KANSAS CITY — The South Coast Air Quality Management District’s (SCAQMD) Governing Board in August approved a rule that moves oven emissions from bakeries in the region toward a low-nitrogen oxide (NOx) level. However, the rule was revised from a more restrictive proposal that was shared with the baking sector in January.
“It still will require controls and moves bakers toward low-NOx controls for oven emissions,” said Rasma Zvaners, vice president, regulatory and technical services, for the American Bakers Association (ABA). “However, the regulators recognized that there are different vendors in the commercial baking oven space, where in January, they were pointing to one specific oven vendor for all in the commercial baking sector.”
She added the ABA worked to educate SCAQMD regulators on the “one size does not fit all” for commercial ovens, and alternate technology can vary greatly depending on what products the bakeries are producing. The rule still focuses on electric oven technology, which has come a long way, and new systems can effectively bake certain products commercially, according to Baking & Snack’s August report on ovens.
However, bakeries may have some challenges using electric ovens to produce other items with the same quality and at the same capacity as gas-fired ovens.
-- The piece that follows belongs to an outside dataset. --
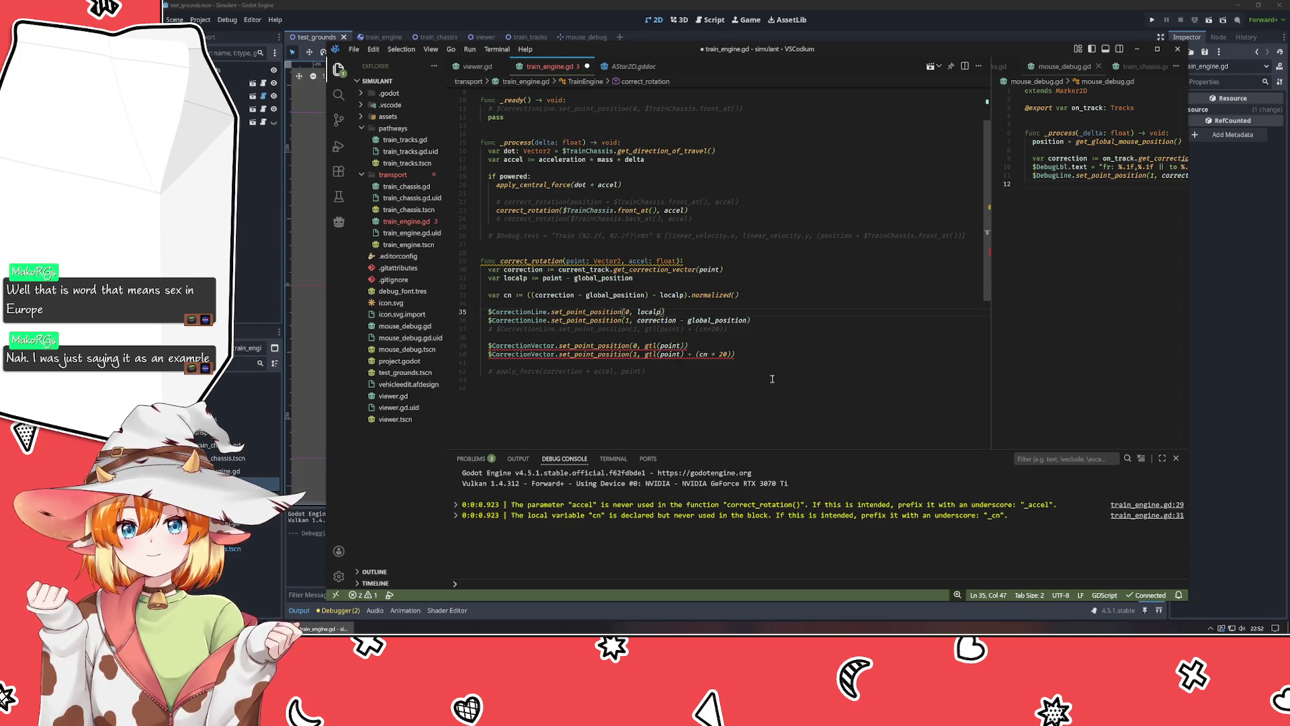
{"action": "left_click_drag", "start_coordinate": [756, 354], "coordinate": [481, 337]}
Moreover, the cost of converting to electric ovens or even using electricity versus natural gas can be problematic.
The ABA pointed out other challenges to regulators.
“We also provided feedback regarding the grid’s ability to support the increased electric demand and how bakeries would change from a low-voltage to high-voltage facility,” she said.
Overall, Ms. Zvaners described the revised rule as “a reasonable compromise” that the California business community also supported.